Por Marcela de Holanda
Era um domingo de sol e Fernando olhava desolado para o painel do Aeroporto Internacional Tom Jobim, no Rio de Janeiro, onde dizia que seu voo estava com um atraso de duas horas previsto. Ele já não sabia muito bem porque estava ali. Não estava muito certo da sua decisão. Resolveu dar uma volta pelo aeroporto para refletir antes de despachar sua mala.
Na área de embarques nacionais, uma mulher chamou sua atenção. Ela estava sentada com os pés em cima da cadeira, tinha o cabelo preso de uma maneira meio desajeitada e olhos cor de mel que pareciam devorar o livro à frente. Se aproximou um pouco mais e viu que era um guia de Paris. Uma ideia louca passou pela sua cabeça. Mas ele andava tão mal nos últimos dias que só de pensar naquela pequena loucura foi invadido de uma nova esperança.
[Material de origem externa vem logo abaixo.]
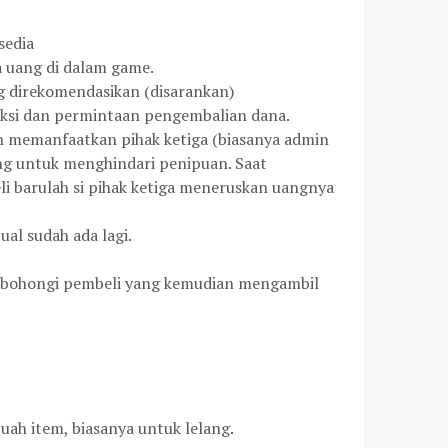
sedia
ta uang di dalam game.
ng direkomendasikan (disarankan)
aksi dan permintaan pengembalian dana.
ah memanfaatkan pihak ketiga (biasanya admin
g untuk menghindari penipuan. Saat
li barulah si pihak ketiga meneruskan uangnya
ual sudah ada lagi.
mbohongi pembeli yang kemudian mengambil
ah item, biasanya untuk lelang.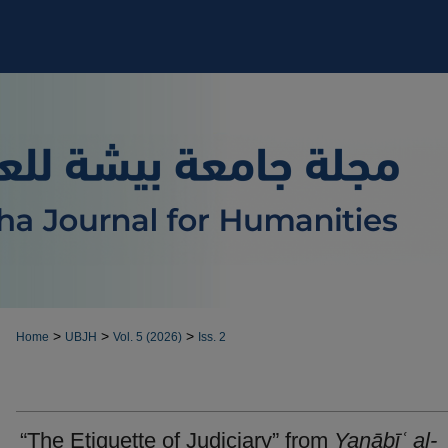
>
>
>
Home
UBJH
Vol. 5 (2026)
Iss. 2
“The Etiquette of Judiciary” from
Yanābīʿ al-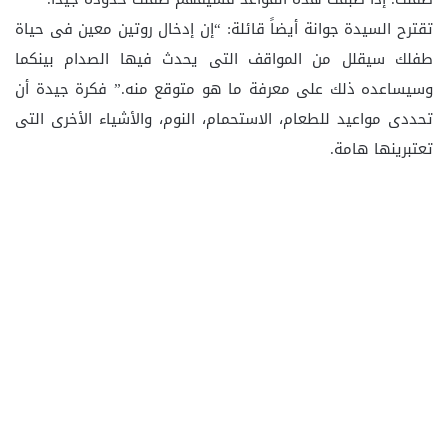
تقترح السيدة جوانة أيضاً قائلة: “إن إدخال روتين معين فى حياة
طفلك سيقلل من المواقف التى يحدث فيها الصدام بينكما
وسيساعده ذلك على معرفة ما هو متوقع منه.” فكرة جيدة أن
تحددى مواعيد للطعام، الاستحمام، النوم، والأشياء الأخرى التى
تعتبرينها هامة.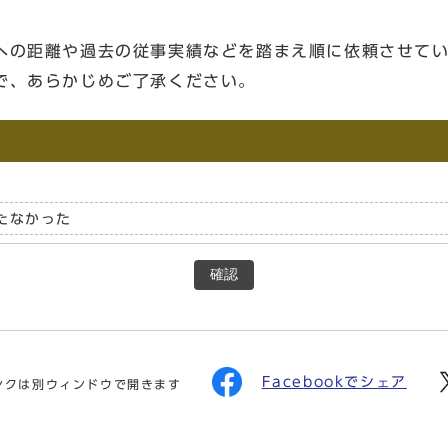
への距離や過去の従事実績などを踏まえ順に依頼させて
で、あらかじめご了承ください。
たなかった
確認
Facebookでシェア
ンクは別ウィンドウで開きます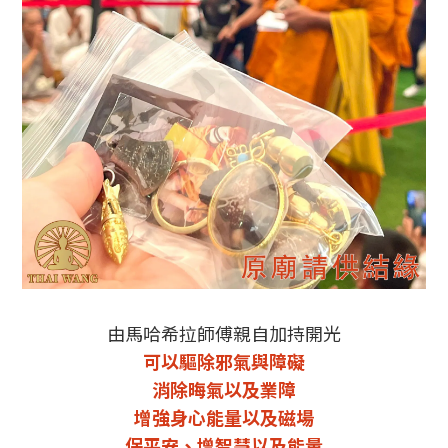
由馬哈希拉師傅親自加持開光
可以驅除邪氣與障礙
消除晦氣以及業障
增強身心能量以及磁場
保平安、增智慧以及能量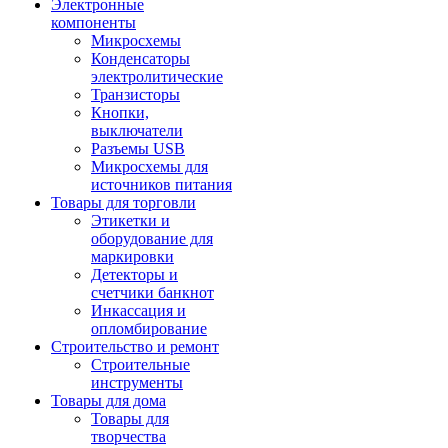
Электронные
компоненты
Микросхемы
Конденсаторы
электролитические
Транзисторы
Кнопки,
выключатели
Разъемы USB
Микросхемы для
источников питания
Товары для торговли
Этикетки и
оборудование для
маркировки
Детекторы и
счетчики банкнот
Инкассация и
опломбирование
Строительство и ремонт
Строительные
инструменты
Товары для дома
Товары для
творчества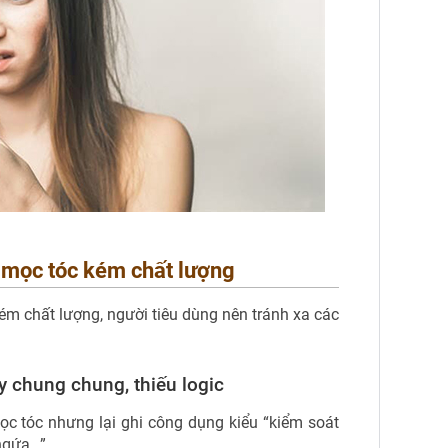
g mọc tóc kém chất lượng
m chất lượng, người tiêu dùng nên tránh xa các
y chung chung, thiếu logic
ọc tóc nhưng lại ghi công dụng kiểu “kiểm soát
 ngứa…”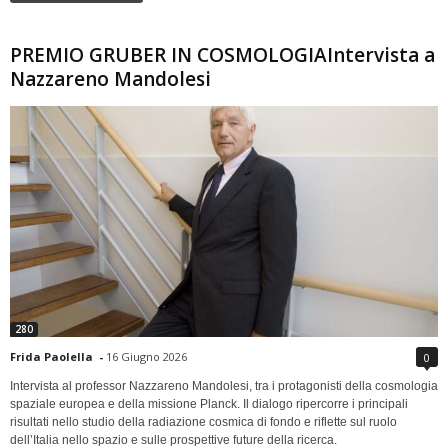
PREMIO GRUBER IN COSMOLOGIAIntervista a
Nazzareno Mandolesi
280
Frida Paolella
-
16 Giugno 2026
0
Intervista al professor Nazzareno Mandolesi, tra i protagonisti della cosmologia
spaziale europea e della missione Planck. Il dialogo ripercorre i principali
risultati nello studio della radiazione cosmica di fondo e riflette sul ruolo
dell’Italia nello spazio e sulle prospettive future della ricerca.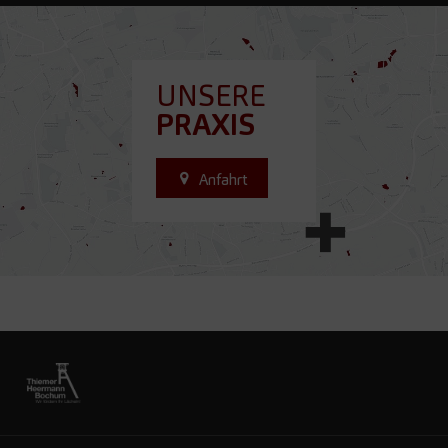
UNSERE
PRAXIS
Anfahrt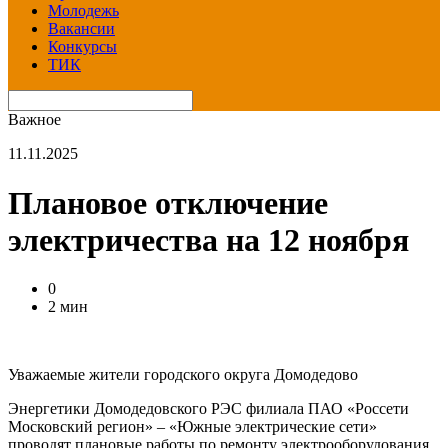
Молодежь
Вакансии
Конкурсы
ТИК
Важное
11.11.2025
Плановое отключение
электричества на 12 ноября
0
2 мин
Уважаемые жители городского округа Домодедово
Энергетики Домодедовского РЭС филиала ПАО «Россети
Московский регион» – «Южные электрические сети»
проводят плановые работы по ремонту электрооборудования.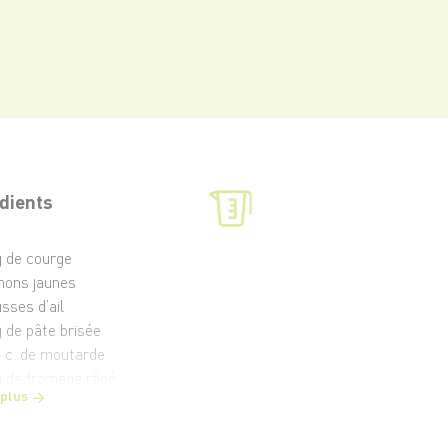
dients
g de courge
gnons jaunes
sses d’ail
g de pâte brisée
 à c. de moutarde
g de fromage râpé
 plus
fs
re de lait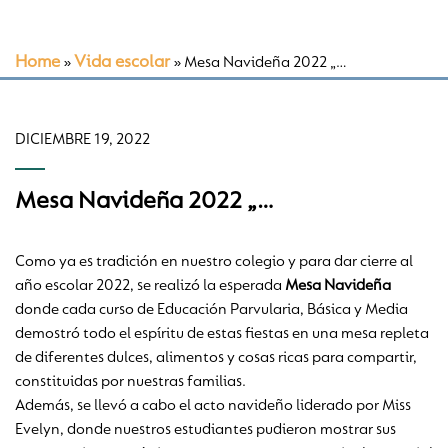
Home
Vida escolar
»
»
Mesa Navideña 2022 „…
DICIEMBRE 19, 2022
Mesa Navideña 2022 „…
Como ya es tradición en nuestro colegio y para dar cierre al
año escolar 2022, se realizó la esperada
Mesa Navideña
donde cada curso de Educación Parvularia, Básica y Media
demostró todo el espíritu de estas fiestas en una mesa repleta
de diferentes dulces, alimentos y cosas ricas para compartir,
constituidas por nuestras familias.
Además, se llevó a cabo el acto navideño liderado por Miss
Evelyn, donde nuestros estudiantes pudieron mostrar sus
Resolveu arriscar. Sentou ao lado da mulher que lia o guia e uns minutos depois tomou coragem para falar.
— Com licença, acho que você está na área errada. Os embarques para Paris não são aqui.
— Ahn? Quem disse que eu estou indo para Paris?
— O livro.
— Ah, não. É só um livro.
— Me desculpa então. Presumi errado. Deixa eu me apresentar. Meu nome é Fernando. Posso saber o seu?
— Clara.
— E posso saber seu destino, Clara?
— Curitiba.
— Passeio?
— Mãe.
— Você é de lá?
— Sou.
— Nossa. Não tem nenhum sotaque.
— Faz tempo.
— E você gostaria de ir a Paris?
— Que tipo de pergunta é essa?
— Não é uma pergunta. É um convite.
— Tá louco? Obrigada, mas eu não estou interessada.
— Espera. Você ainda nem ouviu a minha proposta.
— Nem preciso.
— Não é que o você está pensando. Sem querer ofender, eu não estou interessado em você. Eu preciso da sua ajuda. Queria propor uma troca.
— Troca? To ouvindo.
— Olha, eu vou ser bem sincero e direto porque a gente não tem muito tempo. Mas antes de tudo, o mais importante. Você por acaso tá com o seu passaporte aí?
— To. Eu estou sempre com ele. Gosto de pensar que posso ir para onde quiser quando quiser.
— Sabia que você era a pessoa certa. Acontece que eu tenho uma viagem completa reservada para duas pessoas passando pela Itália, França, Inglaterra e Espanha. Mas como você pode ver, eu estou sozinho. Planejei tudo durante um ano para ir com a minha namorada. A gente ia comemorar nosso aniversário de quatro anos de namoro e eu pretendia pedir a mão dela. Mas ontem, com as malas prontas, ela surtou. Não vou entrar em detalhes agora. Mas ela foi embora, disse que eu era muito previsível e que ela não aguentava mais e eu quero provar que ela estava errada. Eu sei que ela é a mulher da minha vida e que ainda vai perceber que eu sou o homem da vida dela. Por isso resolvi ir mesmo sem ela. Porque não é o que ela espera que eu faça. Quando te vi sentada aí me passou uma coisa pela cabeça. Se eu viajasse com uma completa desconhecida seria totalmente imprevisível. E você poderia registrar toda a viagem pra mostrar pra ela tudo que ela perdeu e como eu posso ser divertido. Em troca, você conhece todos esses lugares de graça. Eu compro sua passagem agora e a gente vai.
— Olha, não sei não. Eu não te conheço e nem tenho roupas para isso. Em Curitiba faz frio, mas nem tanto. E eu só trouxe essa mala de mão.
— Eu compro o que você precisar quando a gente chegar lá.
— Mas se estava tudo reservado para um casal, eu vou ter que dormir com você?
— No mesmo quarto. Mas peço para colocarem duas camas de solteiro e não encosto um dedo em você.
— E como eu vou saber que tudo isso é verdade?
— Você vai ter que acreditar na tristeza dos meus olhos.
— Não sei não.
— O voo sai daqui a pouco. É minha última chance de comprar a sua passagem. Ainda tenho que despachar minha mala. Você vai ou não?
— Vou.
— Ótimo. Deixa que eu levo a sua mala.
Clara sorri sem a menor certeza do que está fazendo. Mas não consegue resistir à ideia de mudar seu destino de uma hora para outra. Essa sensação de ser dona do próprio caminho, de mudar seu mundo com as suas escolhas. Furada ou não, era alguma coisa nova acontecendo. A mãe teria que esperar um pouco mais.